After 1897 Matilda and Paul disappear from the city directories. The biography at the NPS website says the Dunbars were moving around a lot, including Paul moving to Washington DC, and some time in Chicago, too. It seems there is a Chicago-Dayton connection with the Dunbars as Dunbar went to Chicago to work at the Worlds Columbia Exhibition, and that his half-brothers also moved to the Windy City around this time.

But Paul and Matilda did return to Dayton.

The Sycamore street house. This is an interesting location, as the Dunbars moved into this brick double on the south side of the street after their brief stay at Magnolia, and rented here briefly when they returned to Dayton in 1903..renting the adjoining half of the double, before they moved to West Dayton. Today the site is a plaza to the west of the Ponitz Center.

And the final move. The Dunbar house on what used to be Summit Street. The Dunbars moved here in 1903, and Paul died here in 1906, in the upper front corner bedroom. The second story room facing the street in front was Pails study and library.

Matilda kept Paul’s’ rooms intact, and when she passed in 1934 the state acquired the property in 1936 and opened it as a house museum in 1938. This was one of the first state historic sites related to black history in the entire US. A famous visitor to the site was (at that time) first lady Eleanor Roosevelt.

For the National Park Service web page with more detail on Dunbar, click here.

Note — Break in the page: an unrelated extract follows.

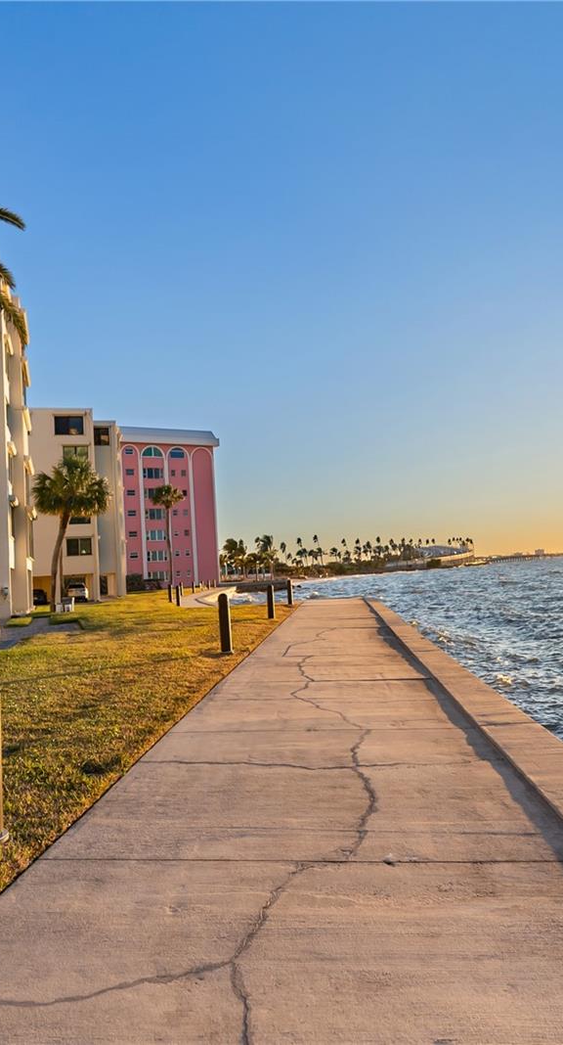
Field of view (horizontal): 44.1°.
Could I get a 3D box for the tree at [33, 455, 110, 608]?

For a digital collection of Dunbars’ works (from WSU) click here.


ohdave said...

Jeffrey, terrific work.

I mention you in my latest post on Turner. Go to my site and check it out and let me know when you have more on Turner.

kevin said...

Unreal. Like a vagabond. Well done, Jeff.

Foreverglow said...

Interesting that those houses were in such rough condition so long ago. The picture of Eaker St. even has a boarded up house on it.

Jefferey said...

Eaker Street was directly across from the railroad yard & roundhouse for Union Station, so it was noisy, smokey, and not particularly desirable. Neighborhoods like this were relegated to African Americans...good example being Federal Street in Chicago, on the main rail lines in from the East Cost.

The church moved in 1922 to W Dayton, so I suspect the neighborhood was being vacated even in the 1920s.

For kevin, yes he moved a lot, but note that the Dunbars pretty much lived in that same neighborhood, which was, historically, the first permanent black district (but shared with Germans in the ealry years) in the city.

More on 19th Cenutry black Dayton later.

Jefferey said...

"..let me know when you have more on Turner."

I dont want to write more on Turner. Maybe one more on the DDC.

Jefferey said...

I think that house that looks like it might be boarded up has the shutters closed on the upper floors? Back in the old days houses had working shutters.